DUBAI: An audio clip of the first sounds captured on Mars by its latest inhabitant, the InSight probe, was released last week, British broadcaster BBC reported.

The clip, 20 seconds long, has captured the sound of the wind on the desert planet.

InSight carries a British-made seismometer package, which was able to detect the vibrations from Martian air rushing over the solar panels.

Professor Tom Pike, leading the seismometer experiment from Imperial College London, likened the placement of the solar panels to the robot “cupping its ears”. “[They are] the perfect acoustic receivers.” he said.

The wind on Mars moves from the northeast to the southeast at about five to seven meters per second, according to the latest estimates.

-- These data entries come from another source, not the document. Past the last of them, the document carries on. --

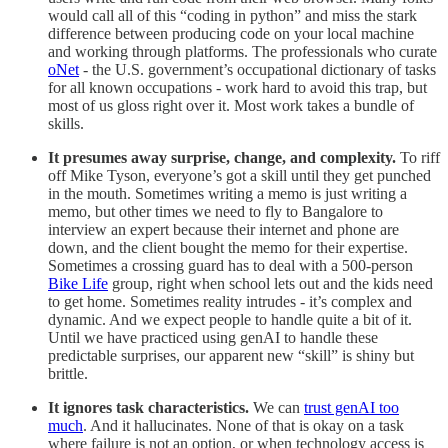
would call all of this “coding in python” and miss the stark
difference between producing code on your local machine
and working through platforms. The professionals who curate
oNet
- the U.S. government’s occupational dictionary of tasks
for all known occupations - work hard to avoid this trap, but
most of us gloss right over it. Most work takes a bundle of
skills.
It presumes away surprise, change, and complexity.
To riff
off Mike Tyson, everyone’s got a skill until they get punched
in the mouth. Sometimes writing a memo is just writing a
memo, but other times we need to fly to Bangalore to
interview an expert because their internet and phone are
down, and the client bought the memo for their expertise.
Sometimes a crossing guard has to deal with a 500-person
Bike Life
group, right when school lets out and the kids need
to get home. Sometimes reality intrudes - it’s complex and
dynamic. And we expect people to handle quite a bit of it.
Until we have practiced using genAI to handle these
predictable surprises, our apparent new “skill” is shiny but
brittle.
It ignores task characteristics.
We can
trust genAI too
much
. And it hallucinates. None of that is okay on a task
where failure is not an option, or when technology access is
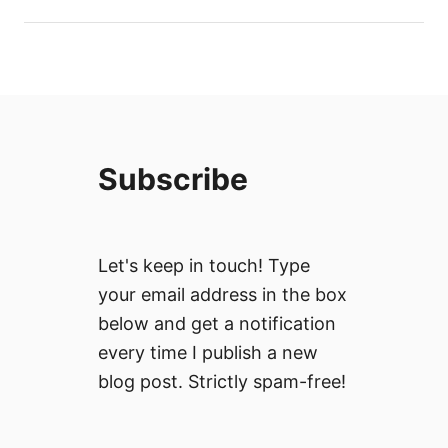
Subscribe
Let's keep in touch! Type
your email address in the box
below and get a notification
every time I publish a new
blog post. Strictly spam-free!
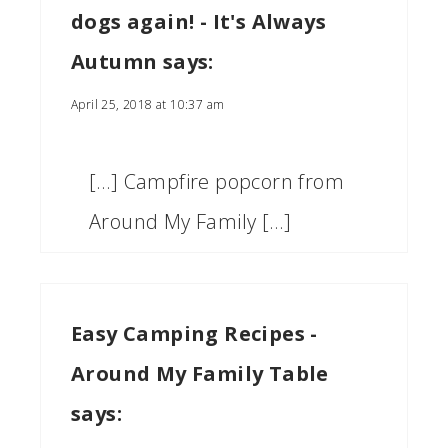
dogs again! - It's Always
Autumn
says:
April 25, 2018 at 10:37 am
[…] Campfire popcorn from
Around My Family […]
Easy Camping Recipes -
Around My Family Table
says:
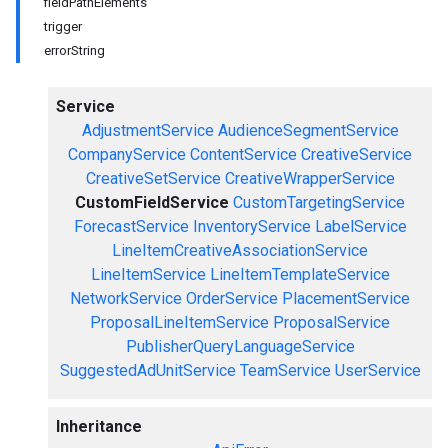
fieldPathElements
trigger
errorString
Service
AdjustmentService
AudienceSegmentService
CompanyService
ContentService
CreativeService
CreativeSetService
CreativeWrapperService
CustomFieldService
CustomTargetingService
ForecastService
InventoryService
LabelService
LineItemCreativeAssociationService
LineItemService
LineItemTemplateService
NetworkService
OrderService
PlacementService
ProposalLineItemService
ProposalService
PublisherQueryLanguageService
SuggestedAdUnitService
TeamService
UserService
Inheritance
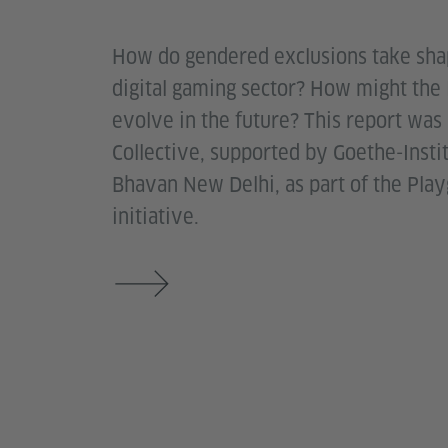
How do gendered exclusions take shap
digital gaming sector? How might the
evolve in the future? This report was
Collective, supported by Goethe-Inst
Bhavan New Delhi, as part of the Pla
initiative.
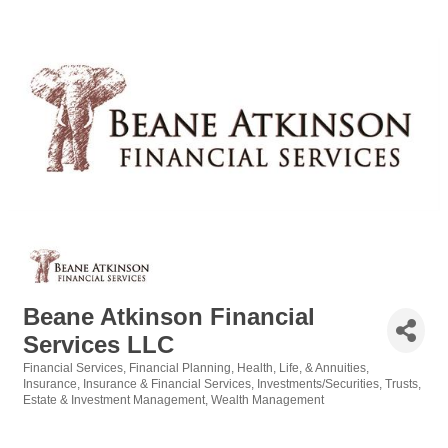
Beane Atkinson Financial
Services LLC
Financial Services
Financial Planning
Health, Life, & Annuities
Categories
Insurance
Insurance & Financial Services
Investments/Securities
Trusts,
Estate & Investment Management
Wealth Management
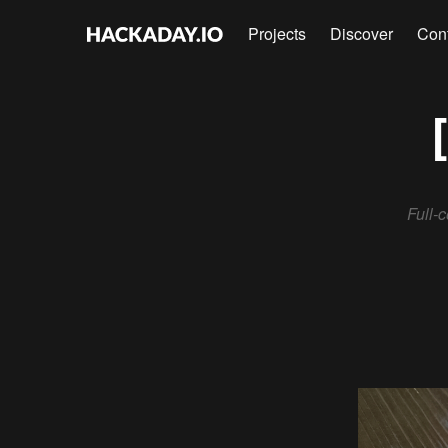
Projects
Discover
Con
Full-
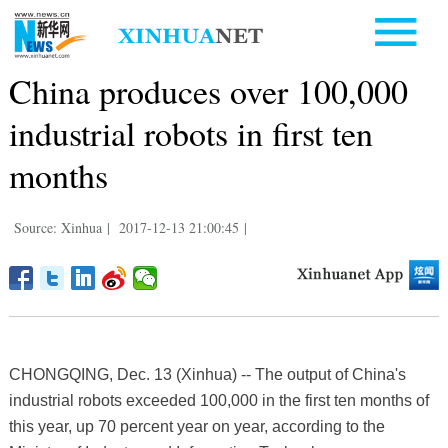
China produces over 100,000
industrial robots in first ten
months
Source: Xinhua
|
2017-12-13 21:00:45
|
CHONGQING, Dec. 13 (Xinhua) -- The output of China's
industrial robots exceeded 100,000 in the first ten months of
this year, up 70 percent year on year, according to the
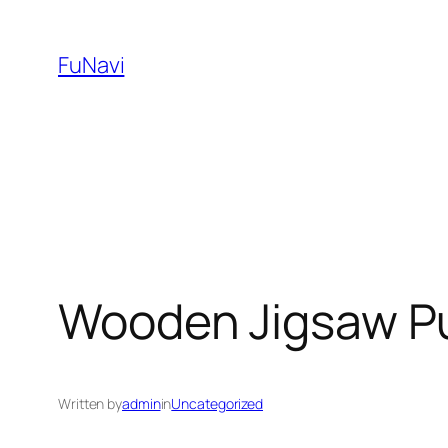
Skip
to
FuNavi
content
Wooden Jigsaw Pu
Written by
admin
in
Uncategorized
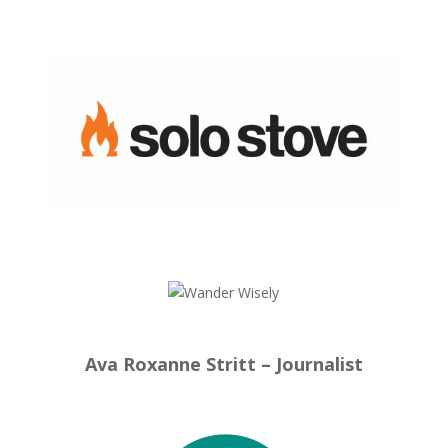
Ava Roxanne Stritt – Journalist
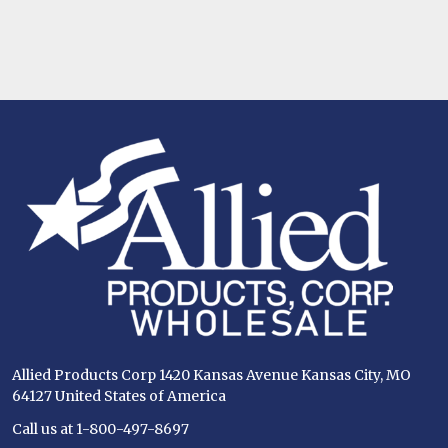
Footer
Start
Allied Products Corp 1420 Kansas Avenue Kansas City, MO
64127 United States of America
Call us at 1-800-497-8697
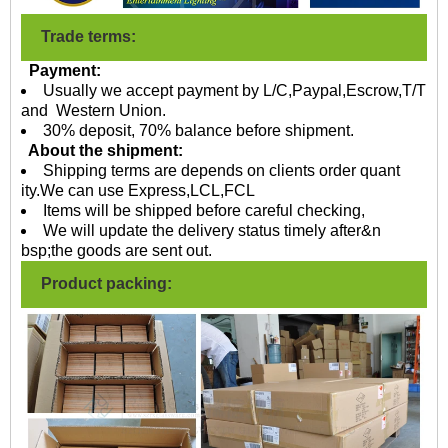
Trade terms:
Payment:
Usually we accept payment by L/C,Paypal,Escrow,T/T
and Western Union.
30% deposit, 70% balance before shipment.
About the shipment:
Shipping terms are depends on clients order quant
ity.We can use Express,LCL,FCL
Items will be shipped before careful checking,
We will update the delivery status timely after&n
bsp;the goods are sent out.
Product packing:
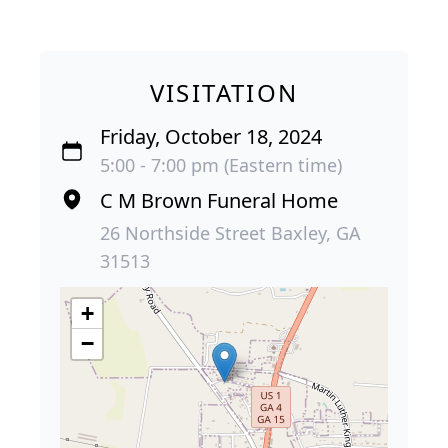
VISITATION
Friday, October 18, 2024
5:00 - 7:00 pm (Eastern time)
C M Brown Funeral Home
26 Northside Street Baxley, GA
31513
+
−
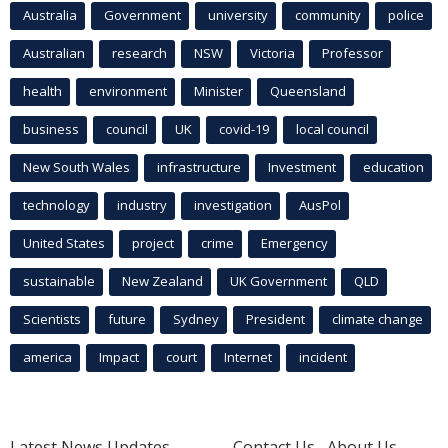
Australia
Government
university
community
police
Australian
research
NSW
Victoria
Professor
health
environment
Minister
Queensland
business
council
UK
covid-19
local council
New South Wales
infrastructure
Investment
education
technology
industry
investigation
AusPol
United States
project
crime
Emergency
sustainable
New Zealand
UK Government
QLD
Scientists
future
Sydney
President
climate change
america
Impact
court
Internet
incident
Latest News Updates
Contact Us
About Us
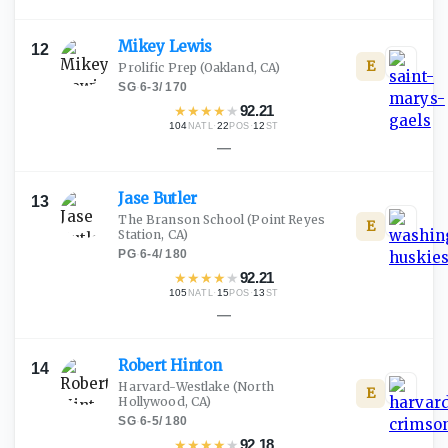
Mikey
Lewis
12
E
Prolific Prep
(Oakland, CA)
SG
·
6-3
/
170
★
★
★
★
★
92.21
104
·
22
·
12
NATL
POS
ST
—
Jase
Butler
13
The Branson School
(Point Reyes
E
Station, CA)
PG
·
6-4
/
180
★
★
★
★
★
92.21
105
·
15
·
13
NATL
POS
ST
—
Robert
Hinton
14
Harvard-Westlake
(North
E
Hollywood, CA)
SG
·
6-5
/
180
★
★
★
★
★
92.18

This falls in line with evidence shown by satellite pictures that display the tracks left by dust devils travelling in the same direction.

 “This is brilliant news because it means we know the sensors have survived the rigors of landing on Mars and are meeting the requirements to achieve their science goals,” Sue Horne, head of space exploration at the UK Space Agency, told the BBC.

“It is just amazing to hear the first ever sounds from Mars,” Horne added.

InSight landed on Mars on November 26th, following a six-month journey from Earth. Its overall aim is to study the world's interior from the mission site, a flat plain just north of Mars's equator.